The end goal is to create a flowFile which contains JSON that contains the information for all matched flowFiles in the following example format.
{
"matched": [
{
"id":${uuid},
"fileName":${filename}
}
]
}
I have a flowFile which contains IDs. These IDs would possibly be found in a flowFile. What I am needing to do is use the flowFile with all of the IDs as a reference to find a matching ID in each of the flowFiles that comes in.
Or, as flowFiles come in look into the main flowFile with IDs to see if its ID is found.
As the comparisons are done and a match is found construct the JSON format for that flowFile that matches and add the created JSON to a single report flowFile that contains the above JSON format.
Can someone kindly explain how I can with which processors achieve this goal?
Made use of the PutDistributedCache and FetchDistributedCache along with the RetryFlowFile.
After this I am able to determine with routeonattribute if I need to modify the flowFile content.

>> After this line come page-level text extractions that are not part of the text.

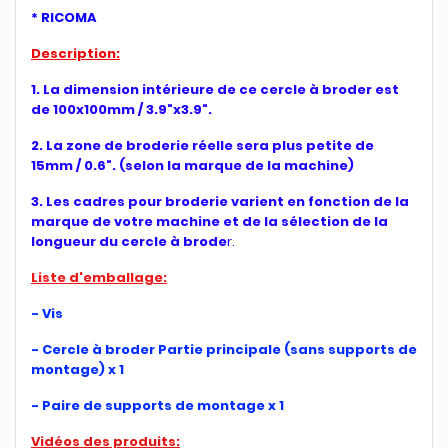
* RICOMA
Description:
1. La dimension intérieure de ce cercle à broder est
de 100x100mm / 3.9"x3.9".
2. La zone de broderie réelle sera plus petite de
15mm / 0.6". (selon la marque de la machine)
3. Les cadres pour broderie varient en fonction de la
marque de votre machine et de la sélection de la
longueur du cercle à brode
r.
Liste d'emballage:
- Vis
- Cercle à broder Partie principale (sans supports de
montage) x 1
- Paire de supports de montage x 1
Vidéos des produits: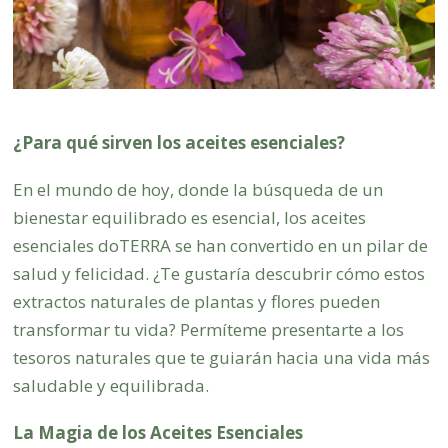
¿Para qué sirven los aceites esenciales?
En el mundo de hoy, donde la búsqueda de un
bienestar equilibrado es esencial, los aceites
esenciales doTERRA se han convertido en un pilar de
salud y felicidad. ¿Te gustaría descubrir cómo estos
extractos naturales de plantas y flores pueden
transformar tu vida? Permíteme presentarte a los
tesoros naturales que te guiarán hacia una vida más
saludable y equilibrada.
La Magia de los Aceites Esenciales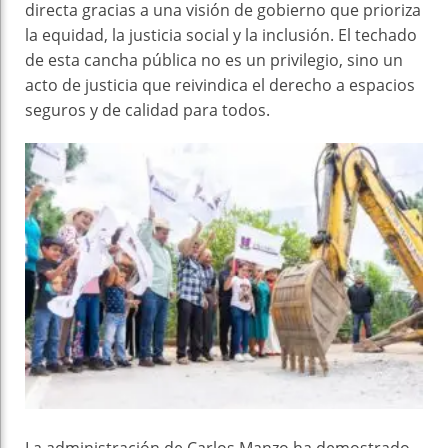
directa gracias a una visión de gobierno que prioriza
la equidad, la justicia social y la inclusión. El techado
de esta cancha pública no es un privilegio, sino un
acto de justicia que reivindica el derecho a espacios
seguros y de calidad para todos.
La administración de Carlos Manzo ha demostrado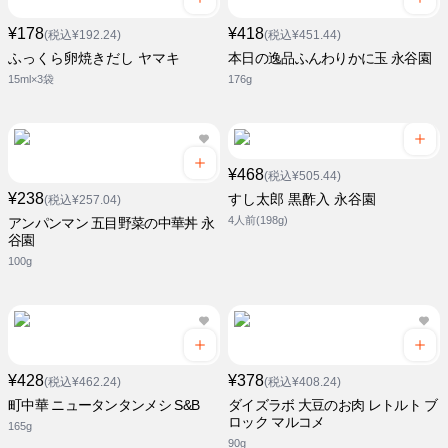
¥178
¥418
(税込¥192.24)
(税込¥451.44)
ふっくら卵焼きだし ヤマキ
本日の逸品ふんわりかに玉 永谷園
15ml×3袋
176g
¥468
(税込¥505.44)
¥238
すし太郎 黒酢入 永谷園
(税込¥257.04)
4人前(198g)
アンパンマン 五目野菜の中華丼 永
谷園
100g
¥428
¥378
(税込¥462.24)
(税込¥408.24)
町中華 ニュータンタンメシ S&B
ダイズラボ 大豆のお肉 レトルト ブ
ロック マルコメ
165g
90g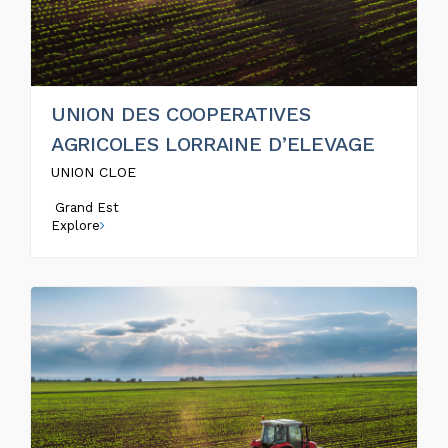
UNION DES COOPERATIVES
AGRICOLES LORRAINE D’ELEVAGE
UNION CLOE
Grand Est
Explore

Note: The default size is I think 256 characters for the value that is allowed for the attribute that you set from reading in the cache on the right side of the diagram. I have a need for 10k+ characters. So MAKE SURE that you utilize the updateAttribute to remove the attribute as soon as you are done with it to prevent memory issues.
I am running about 10k files and don't have any issues with this approach.